Había terminado el colegio nacional y tenía toda la historia de Mitre
encuadernada en cuero. Aunque no había podido estudiar violín tenía un hermoso
tocadiscos y allí, posesión suya, cuando quería, la mejor música del mundo se
hacía presente.
Hubiera
querido sentarse amigablemente y conversar de libros con ese hombre. Pero ¿de
qué libros podría hablar con ese negro? Con la otra durmiendo en su cama y ese
hombre ahí frente suyo, como burlándose, sentía un oscuro malestar que le iba
creciendo, una inquietud sofocante. De golpe se sorprendió que justo ahora
quisiera hablar de libros y con ese tipo. El policía se sacó los zapatos, tiró
por ahí la gorra, se abrió la campera y se puso a tomar despacio.
El señor
Lanari recordó vagamente a los negros que se habían lavado alguna vez las patas
en las fuentes de plaza Congreso. Ahora sentía lo mismo. La misma vejación, la
misma rabia. Hubiera querido que estuviera ahí su hijo. No tanto para
defenderse de aquellos negros que ahora se le habían despatarrado en su propia
casa, sino para enfrentar todo eso que no tenía ni pies ni cabeza y sentirse
junto a un ser humano, una persona civilizada. Era como si de pronto esos
salvajes hubieran invadido su casa. Sintió que deliraba y divagaba y sudaba y
que la cabeza le estaba por estallar. Todo estaba al revés. Esa china que podía
ser su sirvienta en su cama y ese hombre del que ni siquiera sabía a ciencia
cierta si era policía, ahí, tomando su coñac. La casa estaba tomada.
–Qué le
hiciste –dijo al fin el negro.
–Señor, mida
sus palabras. Yo lo trato con la mayor consideración. Así que haga el favor
de... –el policía o lo que fuera lo agarró de las solapas y le dio un puñetazo
en la nariz. Anonadado, el señor Lanari sintió cómo le corría la sangre por el
labio. Bajó los ojos. Lloraba. ¿Por qué le estaban haciendo eso? ¿Qué cuentas
le pedían? Dos desconocidos en la noche entraban en su casa y le pedían cuentas
por algo que no entendía y todo era un manicomio.
–Es mi
hermana. Y vos la arruinaste. Por tu culpa, ella se vino a trabajar como
muchacha, una chica, una chiquilina, y entonces todos creen que pueden
llevársela por delante. Cualquiera se cree vivo ¿eh? Pero hoy apareciste,
porquería, apareciste justo y me las vas a pagar todas juntas. Quién iba a
decirlo, todo un señor...
El señor
Lanari no dijo nada y corrió al dormitorio y empezó a sacudir a la chica
desesperadamente. La chica abrió los ojos, se encogió de hombros, se dio vuelta
y siguió durmiendo. El otro empezó a golpearlo, a patearlo en la boca del
estómago, mientras el señor Lanari decía no, con la cabeza y dejaba hacer,
anonadado, y entonces fue cuando la chica despertó y lo miró y le dijo al
hermano:
–Este no es,
José. –Lo dijo con una voz seca, inexpresiva, cansada pero definitiva.
Vagamente, el señor Lanari vio la cara atontada, despavorida, humillada del
otro y vio que se detenía, bruscamente y vio que la mujer se levantaba, con
pesadez, y por fin, sintió que algo tontamente le decía adentro “Por fin se me
va este maldito insomnio” y se quedó bien dormido. Cuando despertó, el sol
estaba alto y le dio en los ojos, encegueciéndolo. Todo en la pieza estaba
patas arriba, todo revuelto y le dolía terriblemente la boca del estómago.
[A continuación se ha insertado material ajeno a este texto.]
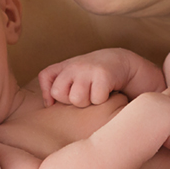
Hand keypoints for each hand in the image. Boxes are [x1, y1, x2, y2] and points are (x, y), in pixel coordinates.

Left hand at [38, 49, 164, 106]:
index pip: (45, 77)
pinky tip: (108, 91)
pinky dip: (104, 100)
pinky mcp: (103, 75)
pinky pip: (96, 99)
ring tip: (96, 92)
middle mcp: (74, 65)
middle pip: (59, 92)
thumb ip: (58, 85)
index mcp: (65, 65)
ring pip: (77, 99)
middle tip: (86, 93)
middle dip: (72, 99)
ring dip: (89, 101)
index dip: (52, 92)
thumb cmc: (96, 75)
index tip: (64, 96)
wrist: (124, 63)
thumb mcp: (75, 76)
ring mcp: (88, 69)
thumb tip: (48, 104)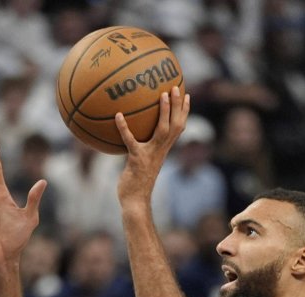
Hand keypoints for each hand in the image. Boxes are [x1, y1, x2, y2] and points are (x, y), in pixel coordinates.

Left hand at [114, 87, 189, 205]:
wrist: (135, 202)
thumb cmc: (135, 182)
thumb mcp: (141, 161)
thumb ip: (140, 147)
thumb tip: (129, 130)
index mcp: (164, 150)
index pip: (179, 127)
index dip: (184, 112)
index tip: (186, 94)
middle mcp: (161, 150)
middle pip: (176, 125)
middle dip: (178, 106)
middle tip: (177, 86)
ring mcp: (150, 154)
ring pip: (163, 130)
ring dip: (164, 112)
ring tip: (162, 94)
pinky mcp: (137, 159)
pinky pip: (131, 141)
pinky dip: (124, 128)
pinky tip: (117, 116)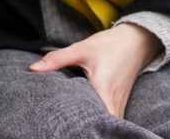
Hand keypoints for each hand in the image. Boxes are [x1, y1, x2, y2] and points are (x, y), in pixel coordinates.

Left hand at [28, 22, 161, 118]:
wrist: (136, 42)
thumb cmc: (109, 45)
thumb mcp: (81, 49)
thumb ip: (57, 59)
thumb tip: (33, 68)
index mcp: (103, 92)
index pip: (89, 120)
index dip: (75, 125)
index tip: (59, 123)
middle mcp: (113, 104)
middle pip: (96, 126)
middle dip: (79, 128)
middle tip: (60, 124)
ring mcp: (119, 107)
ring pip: (105, 124)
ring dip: (89, 124)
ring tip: (69, 123)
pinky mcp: (119, 106)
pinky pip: (109, 120)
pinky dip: (98, 120)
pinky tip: (84, 118)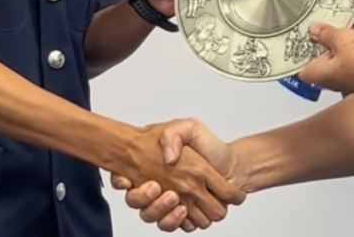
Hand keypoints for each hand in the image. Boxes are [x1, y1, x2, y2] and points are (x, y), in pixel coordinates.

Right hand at [112, 119, 243, 232]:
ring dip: (165, 212)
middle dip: (150, 200)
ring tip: (177, 200)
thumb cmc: (208, 146)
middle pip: (139, 204)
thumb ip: (174, 134)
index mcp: (156, 166)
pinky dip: (177, 221)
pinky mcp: (182, 217)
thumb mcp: (190, 128)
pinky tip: (184, 210)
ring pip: (156, 218)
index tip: (137, 179)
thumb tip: (168, 157)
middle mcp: (160, 187)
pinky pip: (173, 226)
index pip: (124, 178)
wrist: (231, 164)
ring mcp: (171, 203)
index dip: (122, 180)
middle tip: (166, 191)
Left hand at [298, 9, 353, 96]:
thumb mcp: (340, 39)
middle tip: (321, 21)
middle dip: (324, 37)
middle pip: (322, 55)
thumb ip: (325, 33)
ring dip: (343, 33)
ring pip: (342, 50)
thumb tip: (315, 30)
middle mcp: (333, 77)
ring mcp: (349, 73)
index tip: (299, 36)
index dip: (298, 52)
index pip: (300, 66)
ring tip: (342, 13)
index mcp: (320, 73)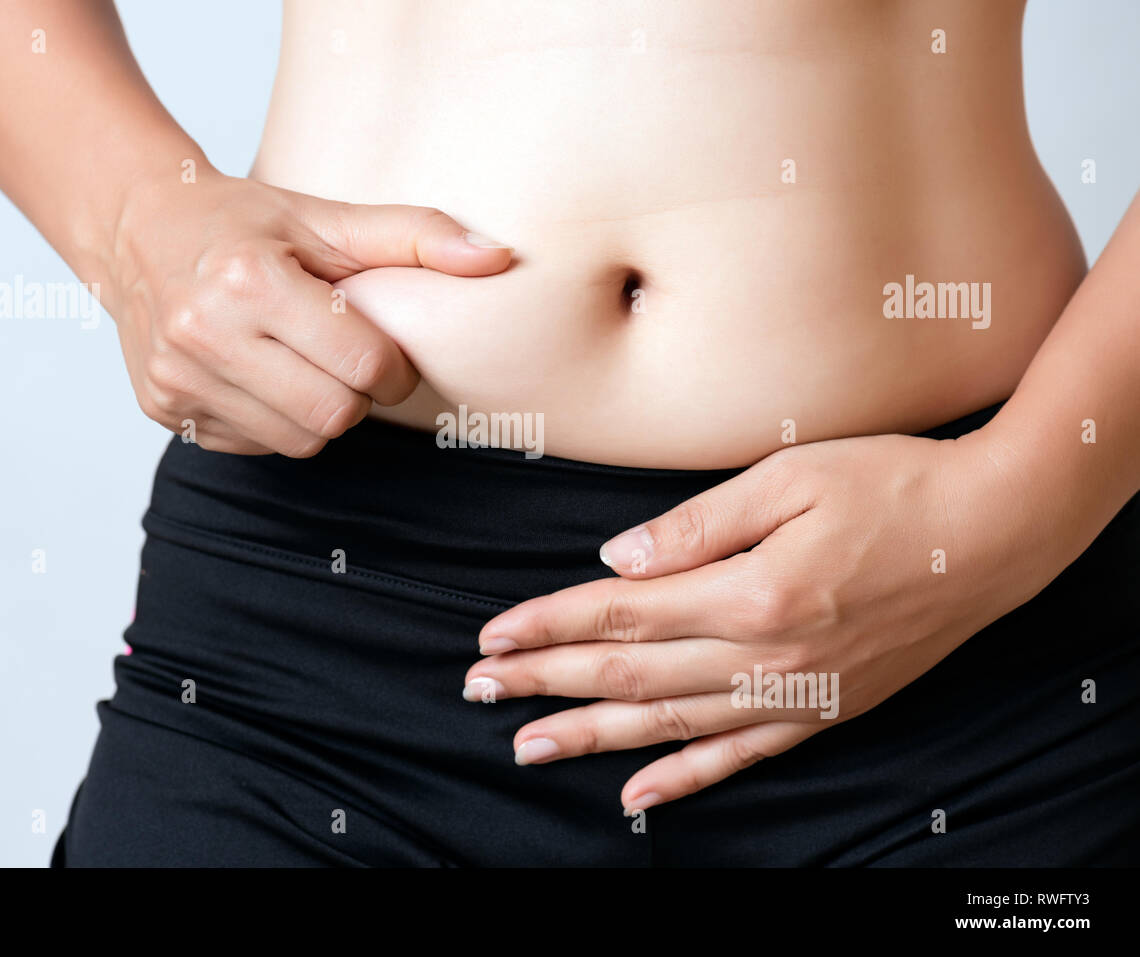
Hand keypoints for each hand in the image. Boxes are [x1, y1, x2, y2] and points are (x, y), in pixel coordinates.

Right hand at [105, 167, 510, 453]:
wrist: (135, 228)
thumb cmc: (243, 221)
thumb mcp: (326, 216)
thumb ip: (416, 236)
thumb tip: (496, 259)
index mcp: (249, 280)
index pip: (363, 365)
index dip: (393, 367)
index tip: (385, 352)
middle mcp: (203, 333)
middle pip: (333, 415)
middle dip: (357, 394)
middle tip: (347, 360)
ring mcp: (177, 378)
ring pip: (297, 441)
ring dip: (318, 412)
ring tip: (302, 363)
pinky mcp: (163, 410)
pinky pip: (254, 446)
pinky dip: (272, 420)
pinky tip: (260, 375)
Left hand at [465, 427, 1062, 813]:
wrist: (994, 535)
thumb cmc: (893, 486)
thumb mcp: (791, 479)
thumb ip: (697, 526)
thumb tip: (616, 562)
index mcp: (748, 591)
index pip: (619, 615)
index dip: (548, 625)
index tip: (492, 636)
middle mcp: (764, 656)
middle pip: (628, 674)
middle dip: (544, 682)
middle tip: (479, 691)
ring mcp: (793, 693)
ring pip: (668, 725)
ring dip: (591, 736)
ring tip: (528, 746)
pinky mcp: (823, 710)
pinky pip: (739, 758)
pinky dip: (685, 781)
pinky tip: (639, 799)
Sintió un vértigo, sintió que estaba a punto de volverse loco y cerró los ojos
para no girar en un torbellino. De pronto se precipitó a revisar todos los
cajones, todos los bolsillos, bajó al garaje a ver si el auto estaba todavía, y
jadeaba, desesperado mirando a ver si no le faltaba nada. ¿Qué hacer, a quién
recurrir? Podría ir a la comisaría, denunciar todo, pero ¿denunciar qué? ¿Todo
había pasado de veras? “Tranquilo, tranquilo, aquí no ha pasado nada”, trataba
de decirse pero era inútil: le dolía la boca del estómago y todo estaba patas
arriba y la puerta de calle abierta. Tragaba saliva. Algo había sido violado.
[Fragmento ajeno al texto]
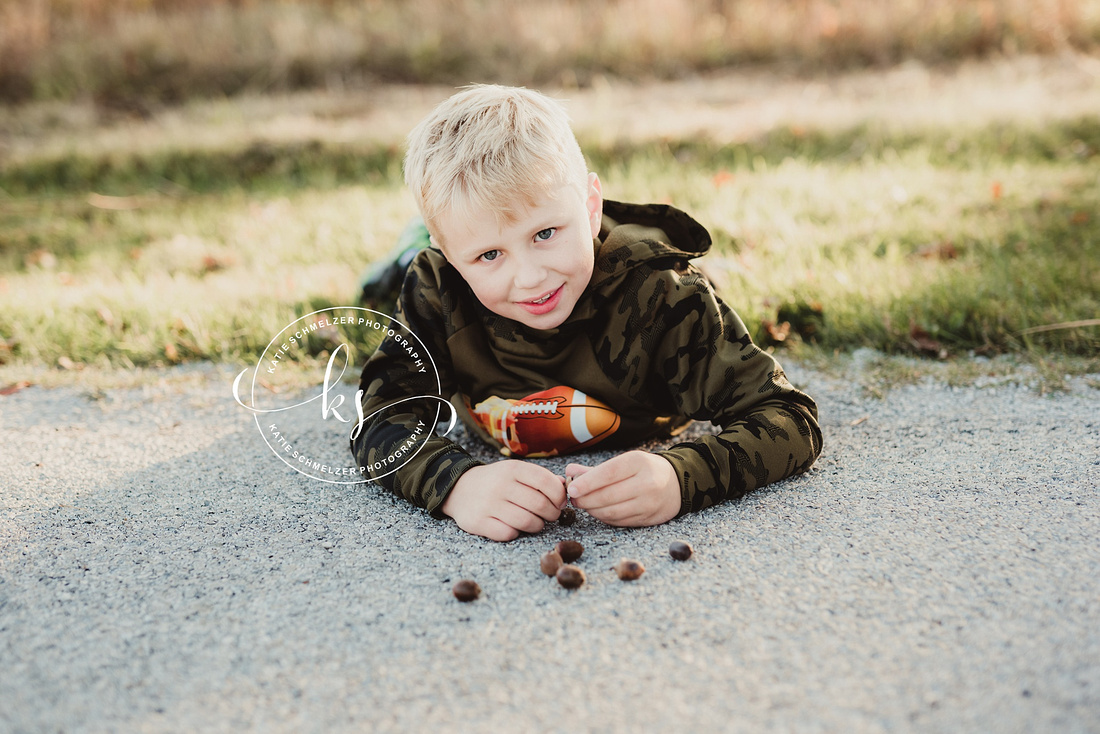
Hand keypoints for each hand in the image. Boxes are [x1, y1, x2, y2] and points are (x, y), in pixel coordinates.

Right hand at [441, 460, 566, 541]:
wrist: (458, 488)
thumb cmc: (495, 481)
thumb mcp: (515, 471)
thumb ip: (540, 477)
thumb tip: (565, 486)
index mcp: (512, 469)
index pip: (546, 481)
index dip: (559, 495)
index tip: (560, 502)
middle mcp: (501, 485)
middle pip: (540, 504)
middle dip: (552, 514)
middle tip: (551, 515)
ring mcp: (489, 504)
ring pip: (527, 522)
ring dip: (537, 525)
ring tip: (536, 523)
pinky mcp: (479, 522)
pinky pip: (508, 534)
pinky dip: (516, 533)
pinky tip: (515, 527)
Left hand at [565, 451, 680, 526]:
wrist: (676, 485)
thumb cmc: (644, 470)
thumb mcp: (624, 462)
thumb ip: (595, 470)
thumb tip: (569, 472)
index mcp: (638, 462)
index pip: (608, 473)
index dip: (588, 482)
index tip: (572, 489)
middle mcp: (646, 483)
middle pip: (608, 496)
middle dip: (585, 499)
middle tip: (574, 499)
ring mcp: (648, 503)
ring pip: (612, 512)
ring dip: (592, 510)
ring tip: (584, 505)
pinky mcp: (648, 519)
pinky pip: (619, 521)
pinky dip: (604, 518)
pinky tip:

“La chusma”, dijo para tranquilizarse, “hay que aplastarlos, aplastarlos”, dijo
para tranquilizarse. “La fuerza pública”, dijo, “tenemos toda la fuerza pública
y el ejército”, dijo para tranquilizarse. Sintió que odiaba. Y de pronto el
señor Lanari supo que desde entonces jamás estaría seguro de nada. De nada.